All I could find was crocodile pleather. Now, frankly, there are a lot of textures I find alluring, but generic man-eating reptile isn't one of them.

Still, that was what I could find. So I used the same Burda Easy pattern as above, (eliminating pockets, bows, etc. and leaving off any facing, but attaching the lining to the upper edge and turning down. The outer 'fabric' was too substantial to include facings with darts as well as lining.)
and with some care, produced a new skirt for wintry, wettish weather. And here's a better shot of the 'crocodile' finish:

Here I am, above, in Nyon, committed to lunch  a la croc. with friends(Please ignore Nyon's weird orange street planters. It's a charming town otherwise, with a Roman Museum, lots of music and film festivals and very friendly people.)
 I made the skirt slightly longer than before to accommodate high heels on occasion. The skirt also had to be carefully calibrated at the sides, so as not to be left ripping out seams. Below is the fitting progress of a side seam at the butt level to find the best fit using what is, basically, fancy plastic. I pegged the skirt in at the hem one inch on each side. Glueing the hem up three inches wa also a bit of an experiment. The first glue was too liquid and in the end, a variety of Elmer's worked best.

Sunday, November 16, 2014

Back at the machine! Burda 2-2012-117A, the much-beloved black knit cheongsam dress for me, at last!

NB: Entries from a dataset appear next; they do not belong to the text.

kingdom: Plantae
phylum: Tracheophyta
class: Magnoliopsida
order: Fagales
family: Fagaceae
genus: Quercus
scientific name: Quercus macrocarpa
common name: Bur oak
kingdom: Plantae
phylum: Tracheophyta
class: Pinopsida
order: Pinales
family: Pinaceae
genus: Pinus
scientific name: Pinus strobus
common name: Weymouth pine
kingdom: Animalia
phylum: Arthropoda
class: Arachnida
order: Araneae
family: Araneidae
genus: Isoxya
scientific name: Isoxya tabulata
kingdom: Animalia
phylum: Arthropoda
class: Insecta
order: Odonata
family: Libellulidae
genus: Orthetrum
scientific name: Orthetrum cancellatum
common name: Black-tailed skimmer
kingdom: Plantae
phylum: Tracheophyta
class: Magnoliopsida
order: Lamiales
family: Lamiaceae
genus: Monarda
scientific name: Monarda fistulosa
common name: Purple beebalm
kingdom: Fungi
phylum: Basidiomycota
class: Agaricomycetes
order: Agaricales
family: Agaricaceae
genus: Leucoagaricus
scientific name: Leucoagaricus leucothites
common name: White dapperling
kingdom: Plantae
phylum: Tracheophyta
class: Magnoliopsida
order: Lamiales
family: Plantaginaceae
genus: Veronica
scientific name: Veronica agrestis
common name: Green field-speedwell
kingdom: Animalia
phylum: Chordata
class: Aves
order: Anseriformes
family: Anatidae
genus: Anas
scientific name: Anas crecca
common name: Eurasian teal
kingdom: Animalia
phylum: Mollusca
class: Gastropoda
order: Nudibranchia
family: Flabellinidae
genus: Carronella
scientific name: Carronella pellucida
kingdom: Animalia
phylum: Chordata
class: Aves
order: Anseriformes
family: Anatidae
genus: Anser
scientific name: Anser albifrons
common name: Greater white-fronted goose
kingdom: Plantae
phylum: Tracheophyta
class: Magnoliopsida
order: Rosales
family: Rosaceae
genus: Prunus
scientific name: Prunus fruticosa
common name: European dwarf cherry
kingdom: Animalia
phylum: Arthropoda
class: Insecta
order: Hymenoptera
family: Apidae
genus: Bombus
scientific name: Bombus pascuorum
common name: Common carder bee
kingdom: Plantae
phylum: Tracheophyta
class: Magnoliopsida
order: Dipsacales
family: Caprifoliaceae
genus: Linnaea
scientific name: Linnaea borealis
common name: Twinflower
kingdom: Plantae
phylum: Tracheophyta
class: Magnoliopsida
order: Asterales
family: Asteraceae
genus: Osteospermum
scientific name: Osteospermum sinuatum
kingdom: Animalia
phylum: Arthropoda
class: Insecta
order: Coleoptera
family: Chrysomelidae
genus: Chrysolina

Whew, I've been AWOL for a while! One reason was the coming of the third newborn in our circle of family and friends in a row, necessitating yet another baby sweater in a lighter blue than the navy and pink one. No surprises here, but each one this summer was a labor of love and each a better rendition of this Elizabeth Zimmerman classic design that expands as the baby grows;

Then something for myself. I rarely make a design twice but I was quite frustrated that my earlier multi-blue version of the cheongsam knit dress didn't turn out so well, plus its combination of colorblocking made it a summer staple at best. So I ran up a black version in a thick black doubleknit that really was satisfying to work with compared to the cotton and viscose materials I used for the blue.
I've already worn this into London for a quick visit to the children and to a Sunday lunch today. A very versatile dress that I can highly recommend as the perfect LBD to dress up or down.